To do
Transcribe the following message about Python on the web in full, word for word.

Python on the Web

Phil phily05 at gmail.com
Wed Aug 26 12:54:55 EDT 2009


Thanks to everybody. I believe I am understanding things better.

I have looked at the links that have been provided, although I have
seen most of them in the past month or so that I've been looking into
this stuff. I do agree with most of the things Armin stated in that
NIH post. I agree with everybody in this thread so far. If I wanted to
write an application, I would use an existing framework and wait for
it to be ported to 3.x. However, I do not have the need to write a web
application at this time, and creating blogs or other applications I
do not need for fun is getting old.

My reasoning for working on my own instead of following the 'NIH'
concept or contributing to an existing framework is because I have
experimented with many existing frameworks and I have figured out what
I like/dislike, and have envisioned my own design that I feel would
work potentially better for others, or at least newcomers. Things like
this are fun for me, and I do not mind the challenge. I don't want to
pollute the web with (sigh) 'another framework', but it would be fun
for me to write it and get some feedback. I would love for people like
you, Armin, and others who take a look at the various frameworks that
pop up seemingly every day, to look at my (hypothetical) framework and
just rip it apart with (constructive) criticism. That is just the way
I do things, whether the community agrees with it or not. The reason I
was asking about Python 3 on the web was just because I like some of
the changes that have been made, and would like to use it for my
framework. That is when I realized that I was absolutely clueless
about the details of how Python, or any language, works on the web.

Graham, regarding number 3 in your list of ways to host WSGI: I
haven't really looked into mod_wsgi at all, but basically it sounds
like the web server would be running this embedded module. That module
would then serve the function of both FCGI and the 'WSGI Server' in my
diagram? That actually sounds really neat. Unfortunately I missed this
because I've been hooked on lighttpd, as the minimalist I am.

Extracted material
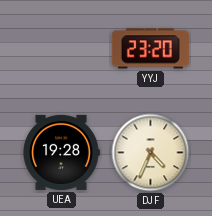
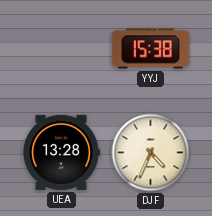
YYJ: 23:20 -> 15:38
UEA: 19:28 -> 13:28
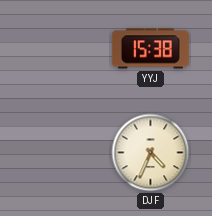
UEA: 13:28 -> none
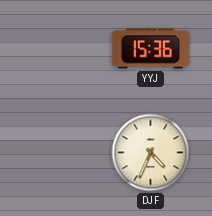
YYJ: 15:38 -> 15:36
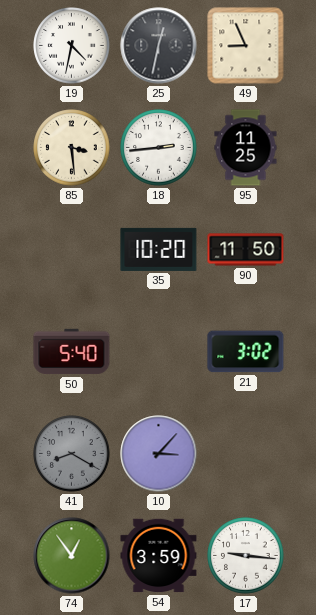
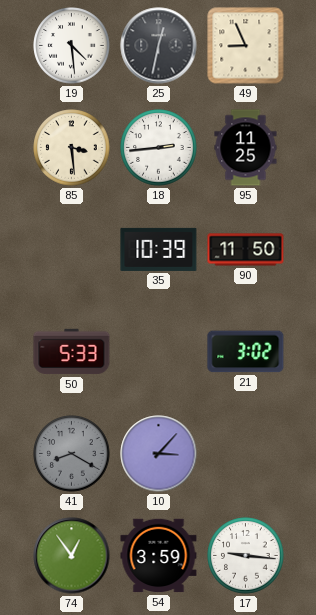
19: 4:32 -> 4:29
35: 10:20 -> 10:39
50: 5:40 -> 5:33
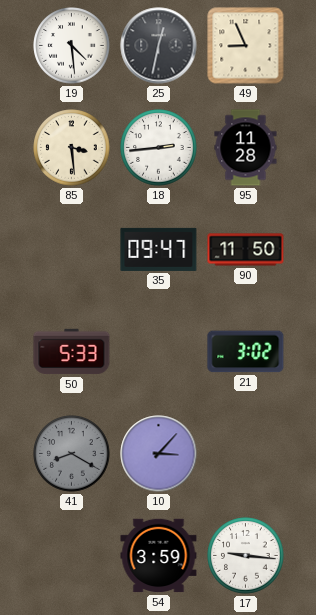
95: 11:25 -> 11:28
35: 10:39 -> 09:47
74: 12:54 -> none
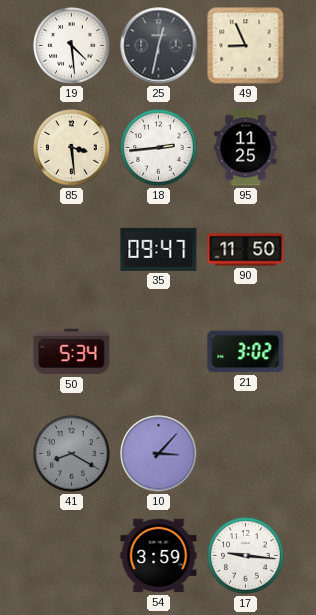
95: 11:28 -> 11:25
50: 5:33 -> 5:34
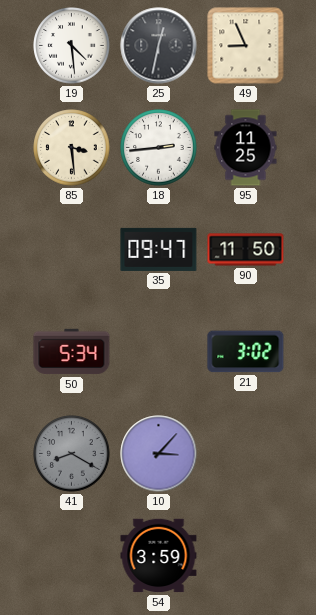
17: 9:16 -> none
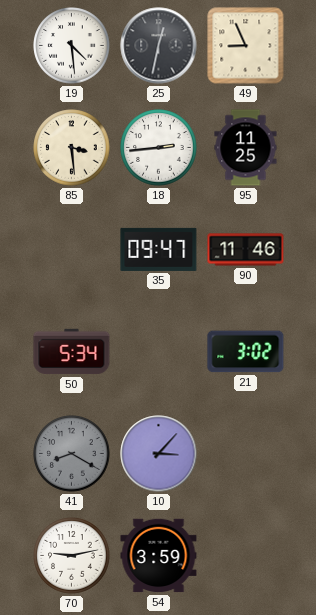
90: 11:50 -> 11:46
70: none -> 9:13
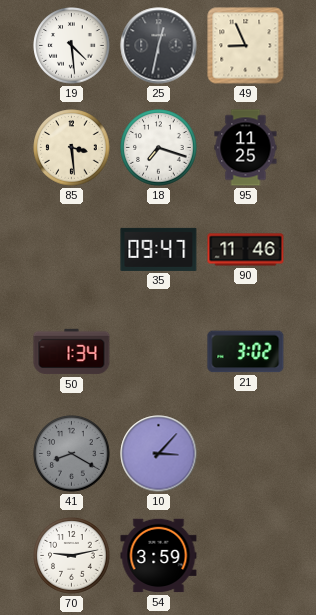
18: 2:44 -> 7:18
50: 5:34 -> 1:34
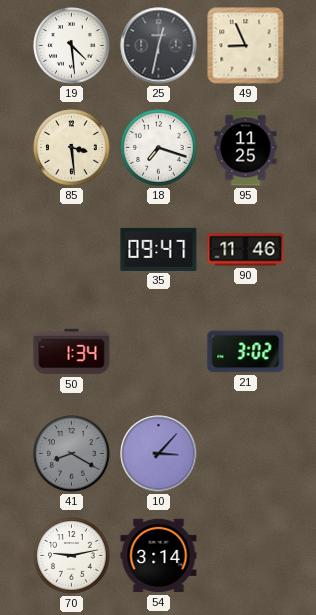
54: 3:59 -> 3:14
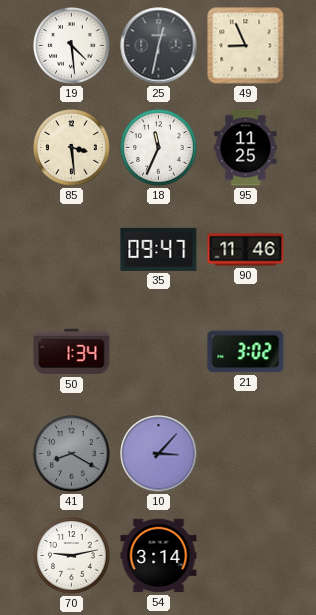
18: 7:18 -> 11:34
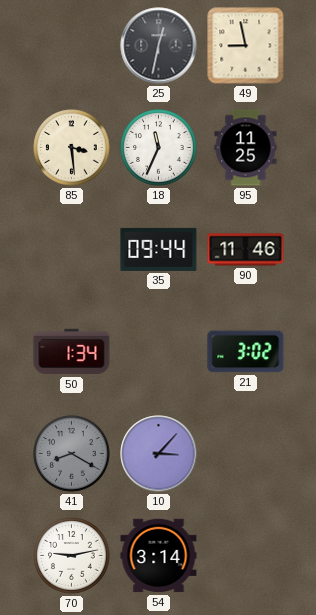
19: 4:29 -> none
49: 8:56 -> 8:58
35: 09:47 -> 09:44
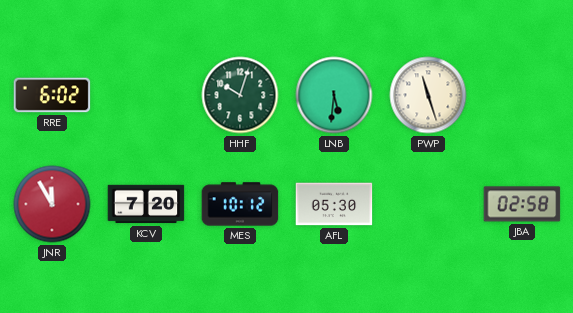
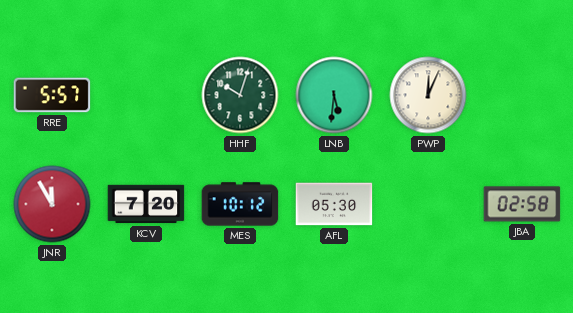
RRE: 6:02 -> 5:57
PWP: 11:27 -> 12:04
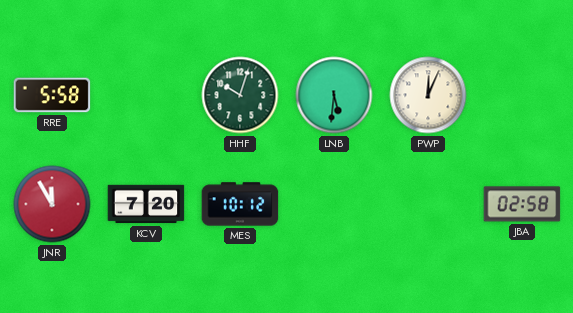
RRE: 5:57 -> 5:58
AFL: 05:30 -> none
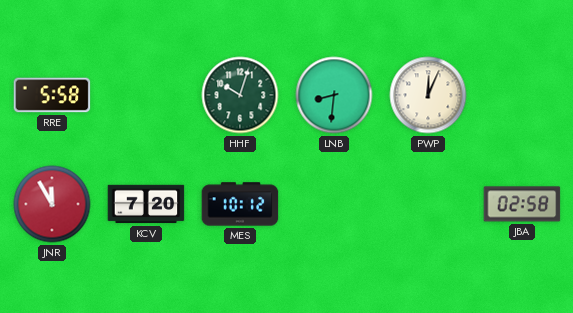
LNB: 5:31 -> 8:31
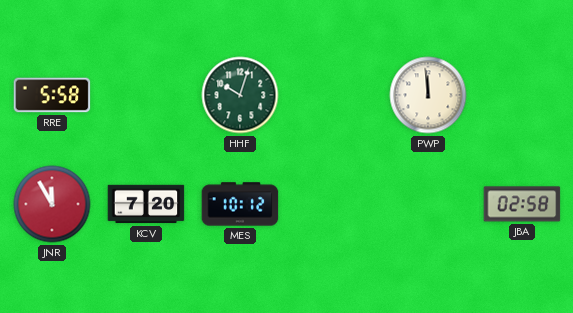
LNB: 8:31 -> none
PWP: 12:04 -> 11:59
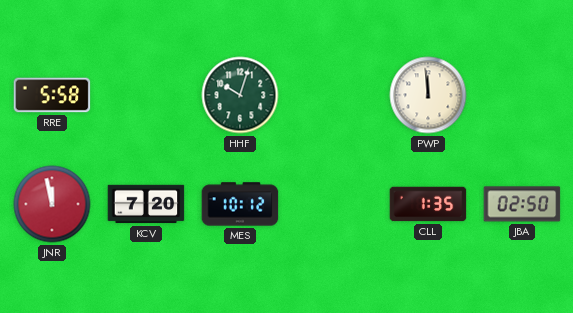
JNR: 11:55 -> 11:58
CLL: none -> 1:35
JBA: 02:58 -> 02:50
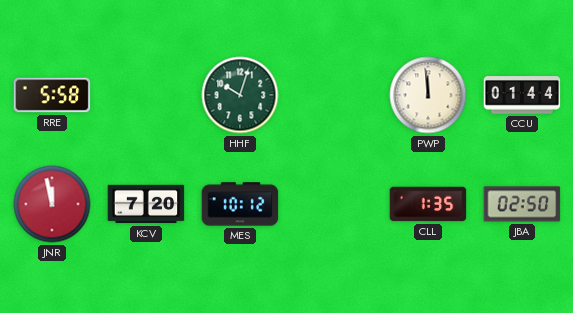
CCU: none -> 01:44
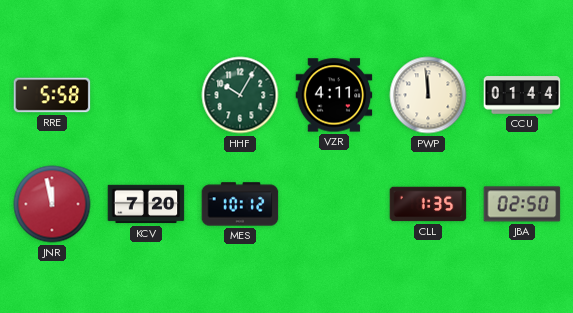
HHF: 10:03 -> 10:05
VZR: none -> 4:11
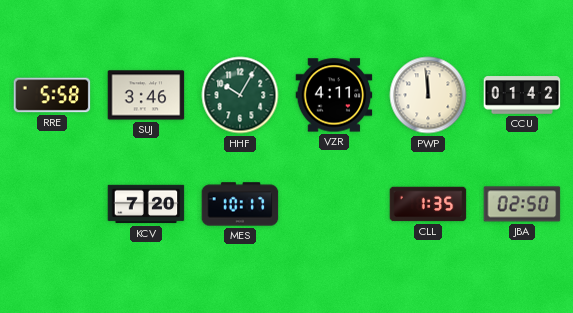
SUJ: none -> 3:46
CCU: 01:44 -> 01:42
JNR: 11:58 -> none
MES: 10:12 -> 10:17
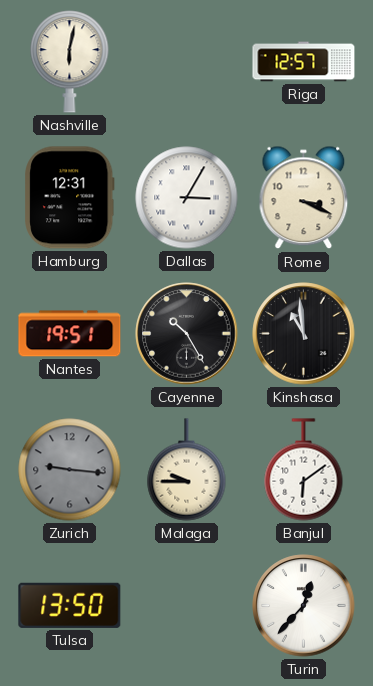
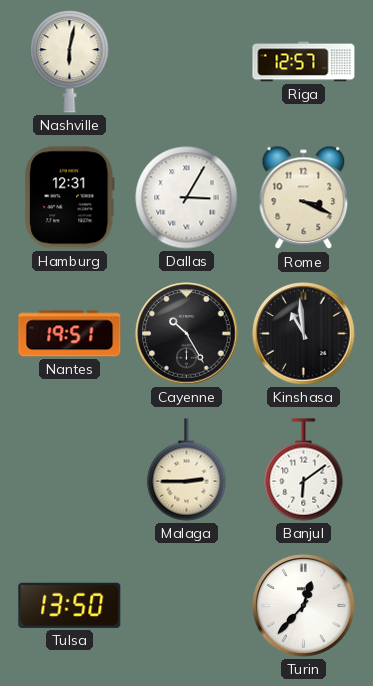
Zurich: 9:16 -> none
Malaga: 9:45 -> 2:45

Reply
Python on the Web

Phil phily05 at gmail.com
Wed Aug 26 12:54:55 EDT 2009


Thanks to everybody. I believe I am understanding things better.

I have looked at the links that have been provided, although I have
seen most of them in the past month or so that I've been looking into
this stuff. I do agree with most of the things Armin stated in that
NIH post. I agree with everybody in this thread so far. If I wanted to
write an application, I would use an existing framework and wait for
it to be ported to 3.x. However, I do not have the need to write a web
application at this time, and creating blogs or other applications I
do not need for fun is getting old.

My reasoning for working on my own instead of following the 'NIH'
concept or contributing to an existing framework is because I have
experimented with many existing frameworks and I have figured out what
I like/dislike, and have envisioned my own design that I feel would
work potentially better for others, or at least newcomers. Things like
this are fun for me, and I do not mind the challenge. I don't want to
pollute the web with (sigh) 'another framework', but it would be fun
for me to write it and get some feedback. I would love for people like
you, Armin, and others who take a look at the various frameworks that
pop up seemingly every day, to look at my (hypothetical) framework and
just rip it apart with (constructive) criticism. That is just the way
I do things, whether the community agrees with it or not. The reason I
was asking about Python 3 on the web was just because I like some of
the changes that have been made, and would like to use it for my
framework. That is when I realized that I was absolutely clueless
about the details of how Python, or any language, works on the web.

Graham, regarding number 3 in your list of ways to host WSGI: I
haven't really looked into mod_wsgi at all, but basically it sounds
like the web server would be running this embedded module. That module
would then serve the function of both FCGI and the 'WSGI Server' in my
diagram? That actually sounds really neat. Unfortunately I missed this
because I've been hooked on lighttpd, as the minimalist I am.